We extend our heartfelt gratitude to all those who contributed to the successful completion of this research project. We are immensely grateful to all three-hospital authority, who allowed us to interview their patient`s, for the collection of data and report.
This research was conducted with self-funding. Therefore, any kind of financial support was not received for this study.

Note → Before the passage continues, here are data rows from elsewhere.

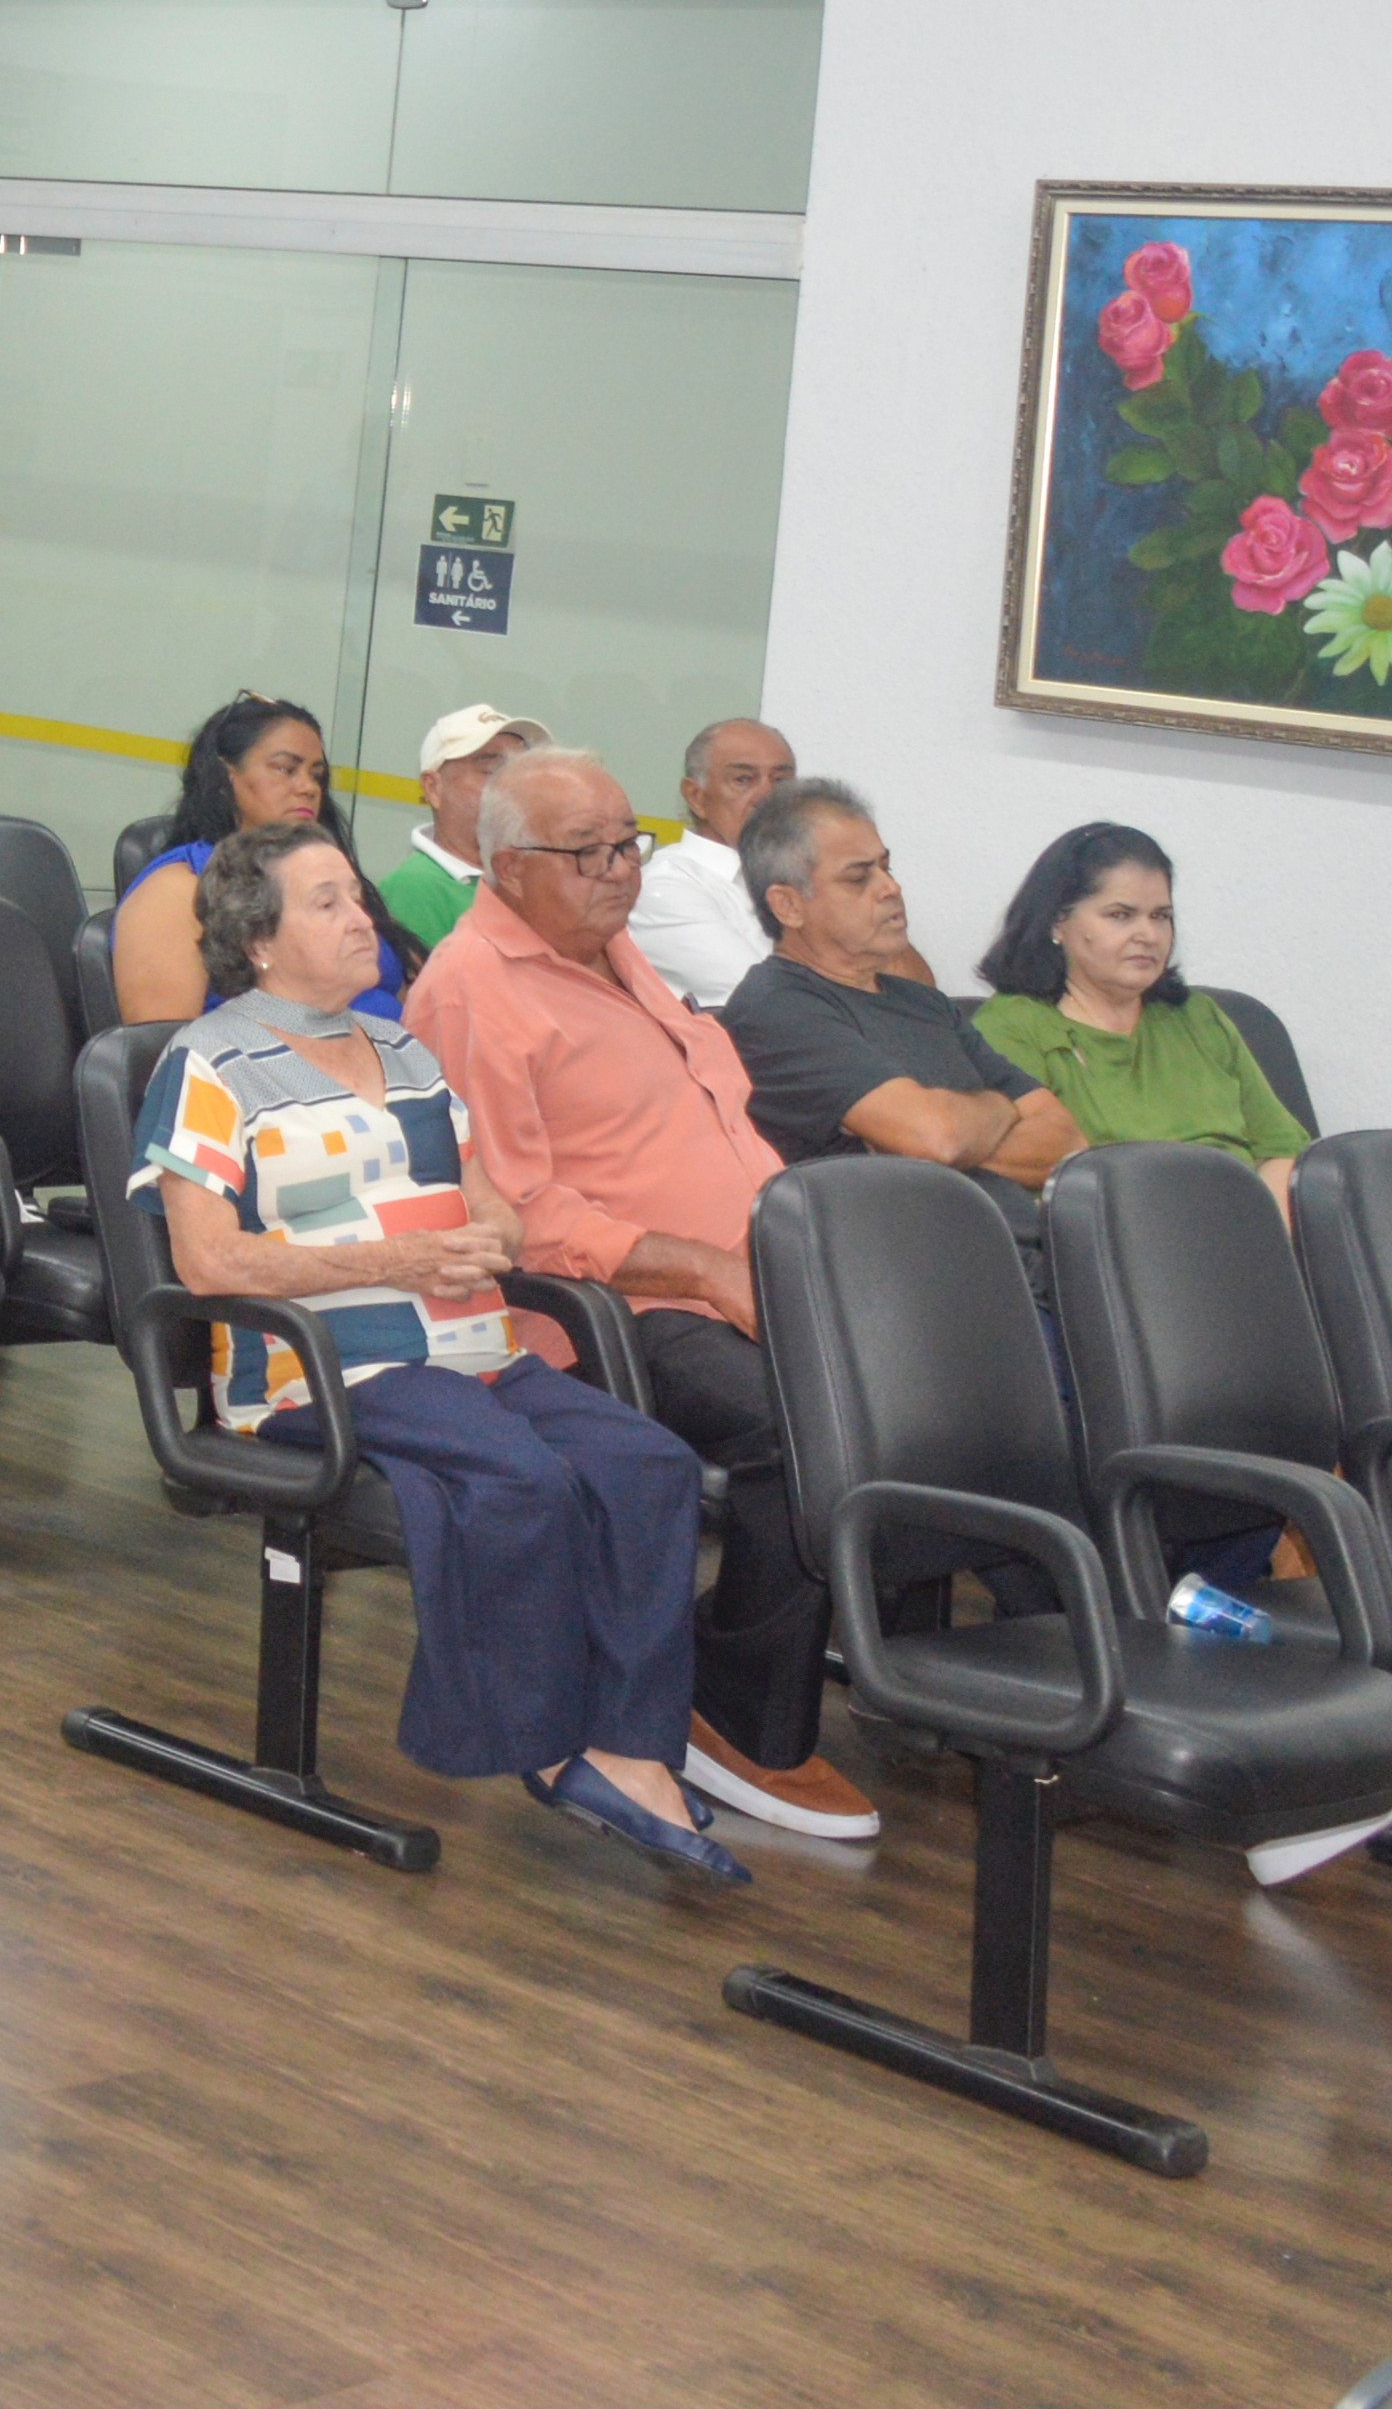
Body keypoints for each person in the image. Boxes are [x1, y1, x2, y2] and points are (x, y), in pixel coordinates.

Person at [140, 827, 738, 1885]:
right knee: (521, 1477)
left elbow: (492, 1201)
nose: (361, 917)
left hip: (469, 1345)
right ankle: (548, 1746)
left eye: (356, 896)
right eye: (326, 903)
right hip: (326, 1366)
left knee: (650, 1465)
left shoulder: (404, 1050)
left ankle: (631, 1742)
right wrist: (399, 1257)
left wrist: (489, 1237)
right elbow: (206, 1259)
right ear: (259, 941)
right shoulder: (208, 1062)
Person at [403, 745, 869, 1847]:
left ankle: (751, 1650)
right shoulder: (471, 990)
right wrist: (702, 1267)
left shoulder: (615, 955)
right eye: (589, 852)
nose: (622, 870)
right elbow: (516, 1212)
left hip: (747, 1271)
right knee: (802, 1429)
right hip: (599, 1313)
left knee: (925, 1390)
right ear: (509, 867)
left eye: (629, 843)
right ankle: (739, 1714)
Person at [715, 779, 1078, 1187]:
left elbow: (1066, 1143)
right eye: (858, 878)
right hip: (890, 1228)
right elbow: (935, 1139)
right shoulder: (776, 1008)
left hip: (1004, 1225)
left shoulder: (926, 1003)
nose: (891, 888)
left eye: (886, 867)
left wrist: (952, 1138)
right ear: (788, 905)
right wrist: (1002, 1106)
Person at [971, 823, 1308, 1199]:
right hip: (1115, 1227)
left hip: (1242, 1222)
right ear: (1058, 923)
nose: (1148, 935)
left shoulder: (1198, 1017)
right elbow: (1013, 1175)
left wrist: (1268, 1229)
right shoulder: (1012, 1027)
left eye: (1160, 916)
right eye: (1121, 915)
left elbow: (1281, 1150)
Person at [111, 695, 401, 1033]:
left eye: (316, 775)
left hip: (390, 1057)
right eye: (285, 769)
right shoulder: (177, 890)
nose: (308, 788)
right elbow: (164, 1048)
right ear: (226, 775)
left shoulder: (336, 878)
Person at [619, 716, 794, 1009]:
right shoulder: (667, 885)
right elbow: (773, 1003)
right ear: (696, 797)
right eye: (743, 780)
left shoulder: (802, 878)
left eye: (781, 782)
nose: (766, 796)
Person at [371, 701, 544, 962]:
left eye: (521, 773)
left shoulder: (530, 876)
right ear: (433, 788)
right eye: (492, 771)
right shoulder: (414, 888)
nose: (512, 787)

The authors declare no conflict of interest. All aspects of this research were conducted impartially and independently. No financial or personal relationships with other people or organizations have influenced this work.
This study did not involve any experiments on human participants or animals; therefore, formal written informed consent was not required. However, oral consent was obtained from all participants prior to data collection. Moreover, ethical approval was obtained from the Institutional Review Board of Primeasia University (PAU) (Ref: PAU/IEAC/22/12) prior to data collection, ensuring the privacy and confidentiality of participants were upheld throughout the study.